2. No mais, a decisão proferida pela Corte a quo está em consonância com a jurisprudência deste Superior Tribunal de Justiça de que, para a aplicação da pena de perdimento devem ser levados em consideração a existência de prova da responsabilidade do proprietário na prática do ilícito fiscal, também a razoabilidade e proporcionalidade entre o valor da mercadoria apreendida e o do veículo.

3. Infirmar as conclusões do acórdão implicaria o reexame de fatos e provas, o que é defeso nesta seara recursal, ante o óbice da Súmula 7/STJ.

4. Agravo Regimental da EXPRESSO KAIOWA LTDA desprovido.

(AgRg no REsp n. 1.181.297/PR, relator Ministro Napoleão Nunes Maia Filho, Primeira Turma, julgado em 2/8/2016, DJe de 15/8/2016.)

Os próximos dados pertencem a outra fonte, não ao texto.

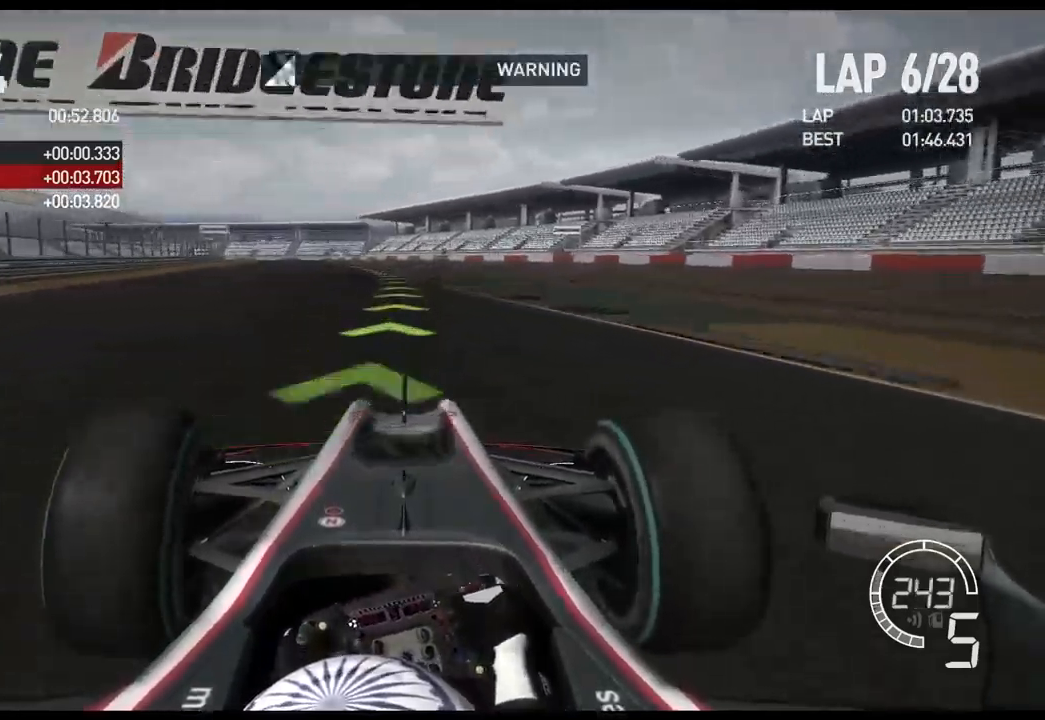
{"dt_ms": 500, "buttons": ["R2"], "left_stick": "left", "right_stick": "center", "events": []}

PROCESSUAL CIVIL. PENA DE PERDIMENTO. VEÍCULO TRANSPORTADOR. ALIENAÇÃO FIDUCIÁRIA. AUSÊNCIA DE RESPONSABILIDADE DO PROPRIETÁRIO. IMPOSSIBILIDADE. PRECEDENTES. RECURSO ESPECIAL NÃO PROVIDO.

1. Cuida-se, na origem, de Mandado de Segurança impetrado por Gaplan Administradora de Consórcio Ltda., ora recorrida, contra o Delegado da Receita Federal do Brasil em Presidente Prudente - São Paulo, objetivando a concessão da ordem para que a autoridade impetrada lhe restitua veículos apreendidos e sobre o quais incidem decisão determinando o perdimento.

2. Afirma a impetrante que os veículos foram apreendidos por estarem trafegando com mercadorias introduzidas irregularmente no país. Argumenta que é a proprietária dos veículos, que não concorreu para a prática do delito e que é terceira de boa-fé.

3. O Juiz de 1º Grau concedeu a segurança e determinou que a autoridade impetrada devolva os veículos.

4. O Tribunal a quo negou provimento à Apelação do ora recorrente e assim consignou na sua decisão: "Deveras, quanto ao ponto especifico da insurgência, observo que inexistente a comprovação de envolvimento do proprietário do bem na pratica de infração passível de imposição de pena de perdimento, esta não há que ser aplicada." (fl. 262, grifo acrescentado).

5. A jurisprudência do STJ está assentada na impossibilidade de aplicação da pena de perdimento do veículo transportador quando não comprovada a responsabilidade e a má-fé do proprietário do veículo. Nesse sentido: REsp 1.243.170/PR, Rel. Ministra Eliana Calmon, Segunda Turma, DJe 18/4/2013; AgRg no REsp 1331644/PA, Relator Ministro Humberto Martins, Segunda Turma, DJe 25/10/2012, e REsp 1637846/SP, Rel. Ministro Herman Benjamin, Segunda Turma, DJe 19/12/2016.

6. Esclareça-se que, embora cabível a aplicação da pena de perdimento de veículo objeto de alienação fiduciária utilizado para o ingresso irregular de mercadorias no território nacional, é necessário, também, que seja comprovada a má-fé do proprietário fiduciário do veículo.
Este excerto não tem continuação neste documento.